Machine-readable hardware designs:
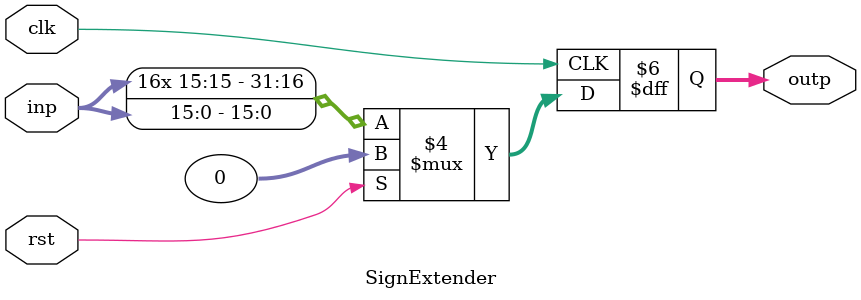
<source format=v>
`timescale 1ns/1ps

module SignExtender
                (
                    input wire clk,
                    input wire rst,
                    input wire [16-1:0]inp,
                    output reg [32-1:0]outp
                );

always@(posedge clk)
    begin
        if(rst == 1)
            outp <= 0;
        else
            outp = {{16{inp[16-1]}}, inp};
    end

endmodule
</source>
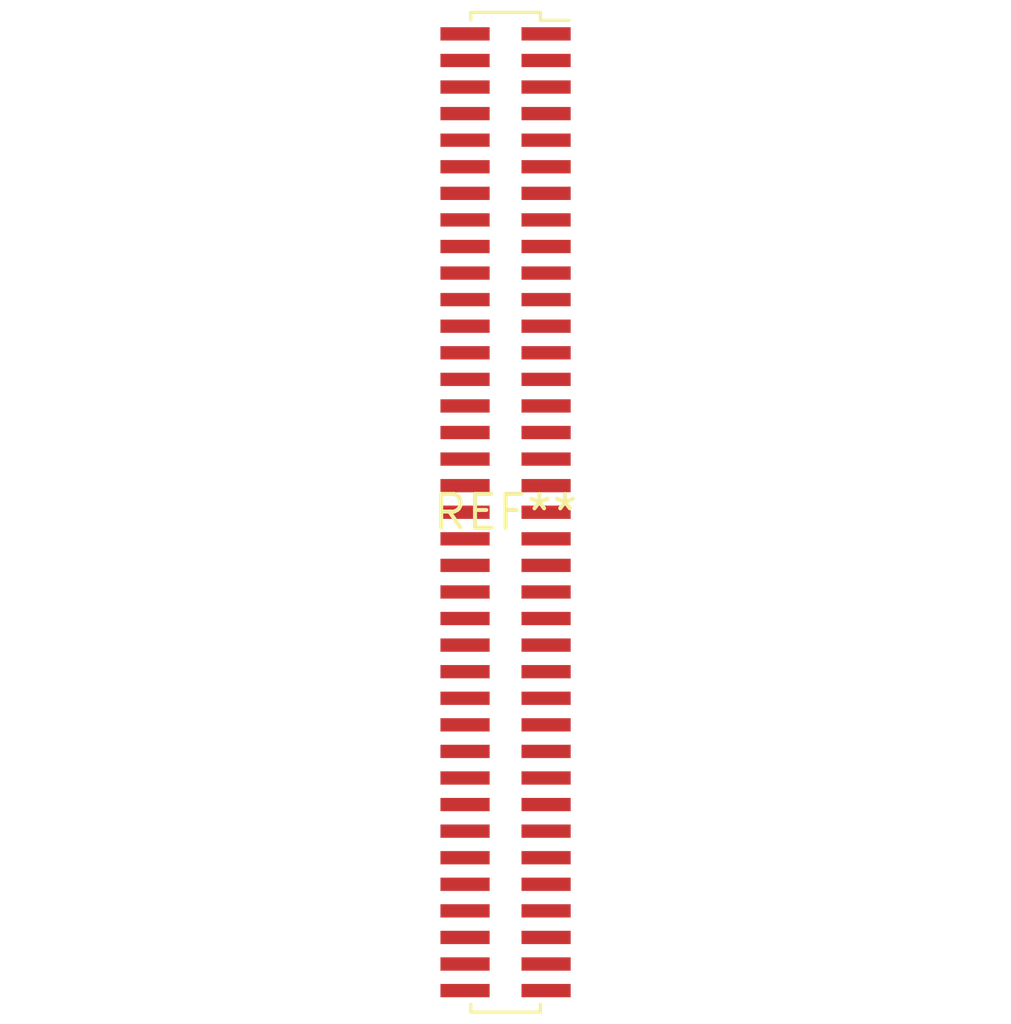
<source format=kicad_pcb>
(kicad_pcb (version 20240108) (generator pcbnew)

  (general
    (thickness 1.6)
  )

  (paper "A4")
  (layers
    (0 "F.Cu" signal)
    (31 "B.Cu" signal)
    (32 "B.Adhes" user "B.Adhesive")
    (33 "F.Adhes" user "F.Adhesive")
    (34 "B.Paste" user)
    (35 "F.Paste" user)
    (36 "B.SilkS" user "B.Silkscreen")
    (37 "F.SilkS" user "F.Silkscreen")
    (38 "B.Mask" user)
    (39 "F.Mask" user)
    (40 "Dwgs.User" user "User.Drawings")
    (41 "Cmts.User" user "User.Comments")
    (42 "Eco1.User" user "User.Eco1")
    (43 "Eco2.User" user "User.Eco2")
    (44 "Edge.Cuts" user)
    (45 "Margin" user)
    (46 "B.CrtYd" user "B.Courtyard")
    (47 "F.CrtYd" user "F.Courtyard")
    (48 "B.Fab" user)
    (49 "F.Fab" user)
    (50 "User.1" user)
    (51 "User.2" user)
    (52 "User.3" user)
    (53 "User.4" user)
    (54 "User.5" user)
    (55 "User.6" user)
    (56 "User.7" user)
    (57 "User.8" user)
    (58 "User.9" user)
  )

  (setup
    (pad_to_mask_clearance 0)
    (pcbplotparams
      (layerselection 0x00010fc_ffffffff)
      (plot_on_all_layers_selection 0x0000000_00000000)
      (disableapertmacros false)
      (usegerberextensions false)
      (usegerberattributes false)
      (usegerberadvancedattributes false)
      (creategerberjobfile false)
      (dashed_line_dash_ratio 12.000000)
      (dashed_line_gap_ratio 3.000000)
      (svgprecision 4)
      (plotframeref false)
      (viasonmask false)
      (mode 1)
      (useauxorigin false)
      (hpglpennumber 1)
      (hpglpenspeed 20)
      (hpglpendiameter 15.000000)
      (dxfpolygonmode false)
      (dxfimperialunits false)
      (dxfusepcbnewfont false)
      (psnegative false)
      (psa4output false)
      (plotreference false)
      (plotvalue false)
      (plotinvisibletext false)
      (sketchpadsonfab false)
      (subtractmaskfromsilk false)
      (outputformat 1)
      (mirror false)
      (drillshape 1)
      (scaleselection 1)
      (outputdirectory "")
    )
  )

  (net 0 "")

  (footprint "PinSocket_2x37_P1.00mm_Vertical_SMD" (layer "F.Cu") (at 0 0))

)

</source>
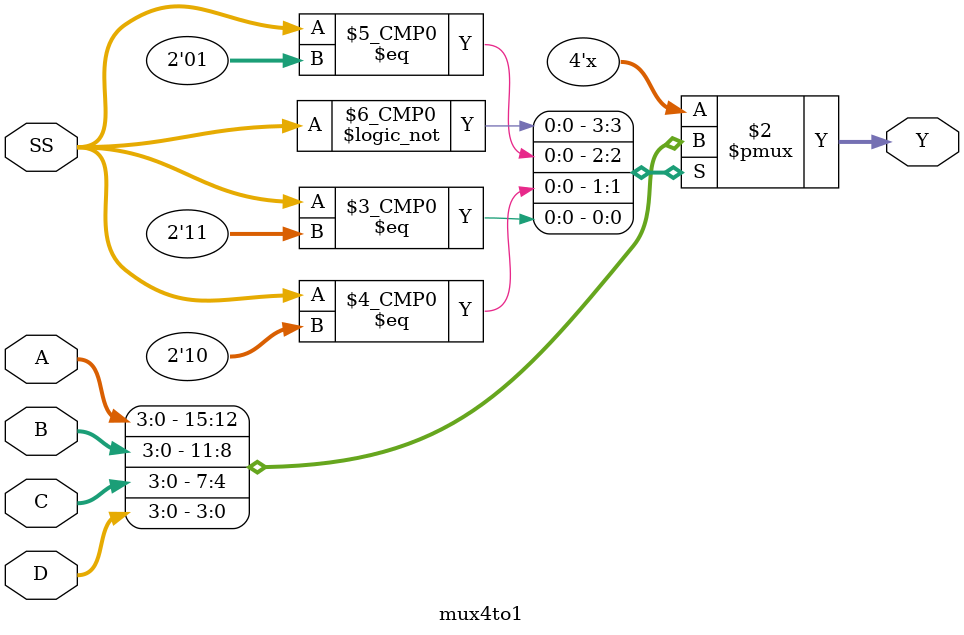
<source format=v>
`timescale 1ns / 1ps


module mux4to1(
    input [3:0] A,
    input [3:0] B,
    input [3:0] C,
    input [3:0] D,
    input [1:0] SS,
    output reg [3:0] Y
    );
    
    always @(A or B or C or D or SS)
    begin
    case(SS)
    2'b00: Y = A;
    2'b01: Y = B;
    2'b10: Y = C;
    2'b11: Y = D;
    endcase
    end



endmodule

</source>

* * *

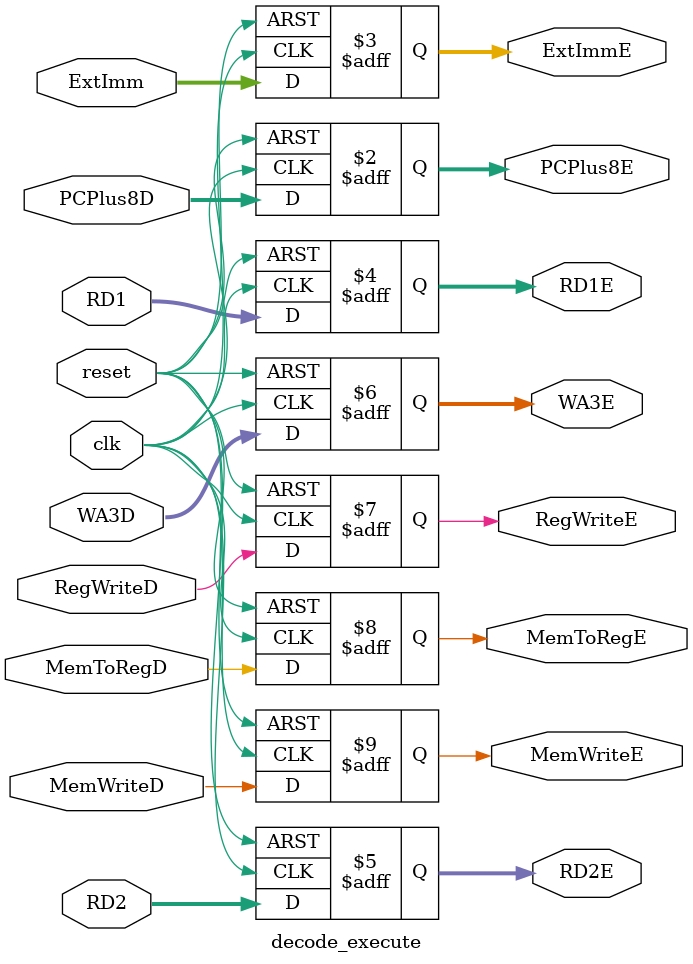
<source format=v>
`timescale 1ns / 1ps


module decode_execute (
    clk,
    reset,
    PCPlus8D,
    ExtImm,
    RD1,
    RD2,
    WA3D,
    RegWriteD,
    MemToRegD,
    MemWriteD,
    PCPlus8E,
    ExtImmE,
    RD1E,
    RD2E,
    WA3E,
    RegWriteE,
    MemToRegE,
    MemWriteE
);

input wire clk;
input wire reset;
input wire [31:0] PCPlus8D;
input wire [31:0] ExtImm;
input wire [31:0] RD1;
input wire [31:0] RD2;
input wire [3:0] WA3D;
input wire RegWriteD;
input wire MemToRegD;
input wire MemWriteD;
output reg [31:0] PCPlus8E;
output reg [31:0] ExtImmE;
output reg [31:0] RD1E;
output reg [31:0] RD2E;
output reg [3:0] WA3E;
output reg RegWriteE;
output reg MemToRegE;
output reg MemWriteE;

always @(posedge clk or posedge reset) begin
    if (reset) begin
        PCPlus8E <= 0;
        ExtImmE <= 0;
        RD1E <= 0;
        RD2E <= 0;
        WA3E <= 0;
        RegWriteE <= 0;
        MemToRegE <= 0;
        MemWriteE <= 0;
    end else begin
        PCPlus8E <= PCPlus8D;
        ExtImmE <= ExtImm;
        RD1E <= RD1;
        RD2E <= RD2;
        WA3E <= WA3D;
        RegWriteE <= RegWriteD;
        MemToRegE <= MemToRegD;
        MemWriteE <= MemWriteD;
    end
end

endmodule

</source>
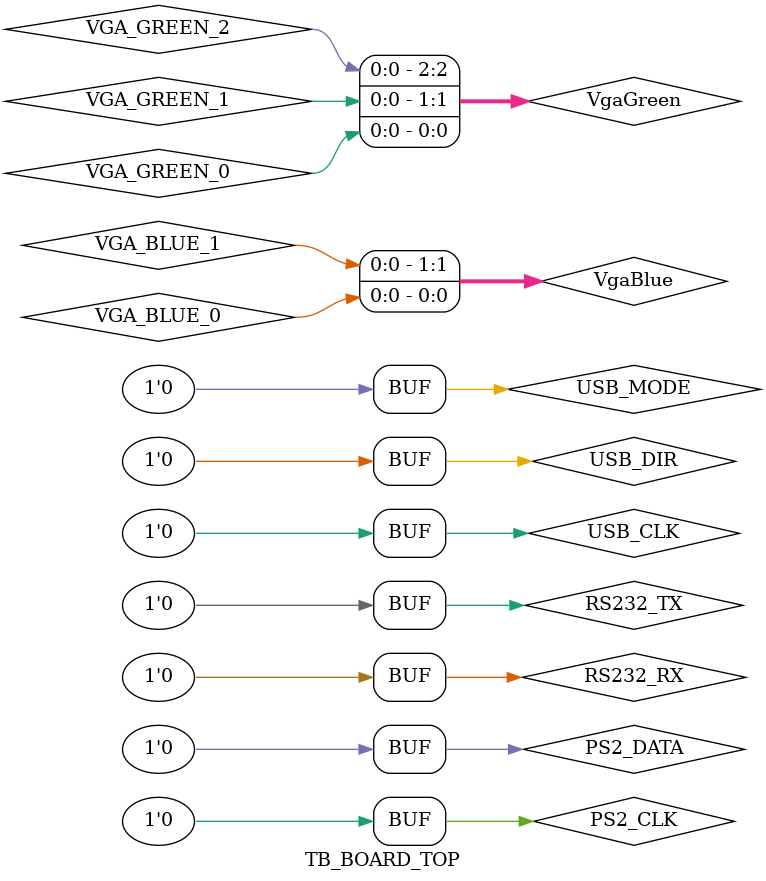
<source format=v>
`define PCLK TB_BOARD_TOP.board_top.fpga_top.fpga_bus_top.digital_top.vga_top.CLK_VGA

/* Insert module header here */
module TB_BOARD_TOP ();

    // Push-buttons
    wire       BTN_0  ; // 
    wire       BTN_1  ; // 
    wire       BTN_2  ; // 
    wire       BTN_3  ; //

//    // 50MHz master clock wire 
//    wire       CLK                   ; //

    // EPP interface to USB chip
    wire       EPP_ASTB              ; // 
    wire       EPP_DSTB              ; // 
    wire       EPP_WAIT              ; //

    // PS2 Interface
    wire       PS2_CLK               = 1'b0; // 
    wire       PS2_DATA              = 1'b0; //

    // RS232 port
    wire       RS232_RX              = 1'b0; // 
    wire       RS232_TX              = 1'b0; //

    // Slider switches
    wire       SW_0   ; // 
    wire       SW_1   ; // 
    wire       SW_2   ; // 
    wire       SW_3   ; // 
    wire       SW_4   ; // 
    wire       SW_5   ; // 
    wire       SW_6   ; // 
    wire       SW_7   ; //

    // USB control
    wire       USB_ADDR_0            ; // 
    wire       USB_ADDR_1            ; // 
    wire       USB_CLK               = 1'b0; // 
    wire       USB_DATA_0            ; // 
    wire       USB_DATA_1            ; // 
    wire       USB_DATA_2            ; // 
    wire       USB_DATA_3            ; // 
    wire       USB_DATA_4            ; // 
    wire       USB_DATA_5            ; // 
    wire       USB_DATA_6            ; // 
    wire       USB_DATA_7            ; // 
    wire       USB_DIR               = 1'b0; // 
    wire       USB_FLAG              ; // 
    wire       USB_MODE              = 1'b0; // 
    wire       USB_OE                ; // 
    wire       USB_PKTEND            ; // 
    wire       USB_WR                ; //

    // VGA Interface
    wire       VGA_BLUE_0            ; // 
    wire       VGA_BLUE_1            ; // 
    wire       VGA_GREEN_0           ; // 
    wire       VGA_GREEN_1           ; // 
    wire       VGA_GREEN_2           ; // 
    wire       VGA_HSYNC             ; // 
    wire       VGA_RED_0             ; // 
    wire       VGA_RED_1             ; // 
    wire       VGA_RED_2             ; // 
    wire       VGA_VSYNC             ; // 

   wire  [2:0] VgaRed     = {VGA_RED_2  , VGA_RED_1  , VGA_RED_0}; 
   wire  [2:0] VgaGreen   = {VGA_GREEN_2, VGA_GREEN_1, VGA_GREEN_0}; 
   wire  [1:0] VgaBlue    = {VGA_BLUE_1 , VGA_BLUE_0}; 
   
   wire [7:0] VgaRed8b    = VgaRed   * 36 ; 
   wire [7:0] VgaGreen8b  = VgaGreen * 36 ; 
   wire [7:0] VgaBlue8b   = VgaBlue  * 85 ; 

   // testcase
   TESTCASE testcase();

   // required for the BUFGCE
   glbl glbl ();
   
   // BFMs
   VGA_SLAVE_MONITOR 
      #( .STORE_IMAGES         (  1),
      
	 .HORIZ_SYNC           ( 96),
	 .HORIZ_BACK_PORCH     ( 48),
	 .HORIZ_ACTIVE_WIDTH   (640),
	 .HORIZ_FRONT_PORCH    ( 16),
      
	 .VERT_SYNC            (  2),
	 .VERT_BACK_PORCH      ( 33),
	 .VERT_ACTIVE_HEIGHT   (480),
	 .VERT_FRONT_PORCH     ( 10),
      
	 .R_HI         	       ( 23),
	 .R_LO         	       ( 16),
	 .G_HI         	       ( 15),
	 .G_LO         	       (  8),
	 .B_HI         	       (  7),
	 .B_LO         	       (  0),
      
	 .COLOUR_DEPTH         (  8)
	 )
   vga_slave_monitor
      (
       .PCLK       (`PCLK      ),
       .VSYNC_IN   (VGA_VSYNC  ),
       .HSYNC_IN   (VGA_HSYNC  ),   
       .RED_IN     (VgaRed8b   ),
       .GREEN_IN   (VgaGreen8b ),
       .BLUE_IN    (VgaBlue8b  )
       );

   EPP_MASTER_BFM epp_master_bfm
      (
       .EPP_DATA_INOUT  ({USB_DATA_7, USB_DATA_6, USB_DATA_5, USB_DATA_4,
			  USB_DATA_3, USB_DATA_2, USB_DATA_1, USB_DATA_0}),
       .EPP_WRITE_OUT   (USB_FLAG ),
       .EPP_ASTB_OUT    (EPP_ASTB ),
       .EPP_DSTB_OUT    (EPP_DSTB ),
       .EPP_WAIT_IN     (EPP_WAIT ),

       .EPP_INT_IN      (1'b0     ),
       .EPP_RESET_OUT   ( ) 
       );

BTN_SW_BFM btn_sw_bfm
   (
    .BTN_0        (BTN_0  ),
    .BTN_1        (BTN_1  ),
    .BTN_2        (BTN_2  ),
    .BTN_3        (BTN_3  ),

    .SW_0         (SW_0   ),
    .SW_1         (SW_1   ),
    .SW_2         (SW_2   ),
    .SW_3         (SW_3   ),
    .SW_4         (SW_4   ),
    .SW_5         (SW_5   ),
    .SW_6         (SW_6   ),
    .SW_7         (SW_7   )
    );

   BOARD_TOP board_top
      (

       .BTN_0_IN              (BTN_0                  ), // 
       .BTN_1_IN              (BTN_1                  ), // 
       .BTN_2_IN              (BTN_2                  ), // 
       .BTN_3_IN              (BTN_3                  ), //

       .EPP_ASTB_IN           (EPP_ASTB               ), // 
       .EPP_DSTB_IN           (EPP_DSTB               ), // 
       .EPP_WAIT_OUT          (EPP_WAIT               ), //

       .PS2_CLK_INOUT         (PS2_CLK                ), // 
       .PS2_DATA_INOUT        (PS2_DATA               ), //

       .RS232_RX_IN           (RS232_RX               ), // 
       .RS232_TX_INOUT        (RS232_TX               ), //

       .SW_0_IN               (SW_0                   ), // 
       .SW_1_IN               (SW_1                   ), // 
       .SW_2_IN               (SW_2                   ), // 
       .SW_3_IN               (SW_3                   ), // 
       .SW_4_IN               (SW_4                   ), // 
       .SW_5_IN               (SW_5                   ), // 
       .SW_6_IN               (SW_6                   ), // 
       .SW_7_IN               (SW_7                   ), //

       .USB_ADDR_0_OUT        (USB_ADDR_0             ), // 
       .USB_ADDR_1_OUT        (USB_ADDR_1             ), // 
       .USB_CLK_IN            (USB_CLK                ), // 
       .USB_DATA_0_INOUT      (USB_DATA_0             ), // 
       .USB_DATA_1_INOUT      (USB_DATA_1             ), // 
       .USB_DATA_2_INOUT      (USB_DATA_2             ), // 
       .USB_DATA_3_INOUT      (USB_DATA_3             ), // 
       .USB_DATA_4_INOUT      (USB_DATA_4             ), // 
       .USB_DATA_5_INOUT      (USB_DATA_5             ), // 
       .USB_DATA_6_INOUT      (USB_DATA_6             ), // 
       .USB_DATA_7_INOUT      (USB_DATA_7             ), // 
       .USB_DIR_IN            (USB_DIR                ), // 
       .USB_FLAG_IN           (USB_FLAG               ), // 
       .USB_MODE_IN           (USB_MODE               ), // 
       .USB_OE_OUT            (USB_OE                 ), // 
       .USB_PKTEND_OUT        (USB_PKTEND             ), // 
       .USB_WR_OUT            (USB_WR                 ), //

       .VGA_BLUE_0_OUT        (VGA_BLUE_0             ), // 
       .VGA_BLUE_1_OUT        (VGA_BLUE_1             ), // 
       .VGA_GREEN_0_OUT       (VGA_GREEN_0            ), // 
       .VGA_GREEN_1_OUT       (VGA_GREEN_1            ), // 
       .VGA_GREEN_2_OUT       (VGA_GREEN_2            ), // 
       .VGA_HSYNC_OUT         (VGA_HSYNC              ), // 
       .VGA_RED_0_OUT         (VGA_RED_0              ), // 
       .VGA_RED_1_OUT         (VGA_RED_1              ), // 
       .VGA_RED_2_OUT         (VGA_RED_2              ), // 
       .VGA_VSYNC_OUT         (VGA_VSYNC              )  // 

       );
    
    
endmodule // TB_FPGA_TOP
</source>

> **Exercise requirements**:
Show the lines of the records that include the string "always".

> **Response box**:
always@(posedge clk)
    always @(A or B or C or D or SS)
always @(posedge clk or posedge reset) begin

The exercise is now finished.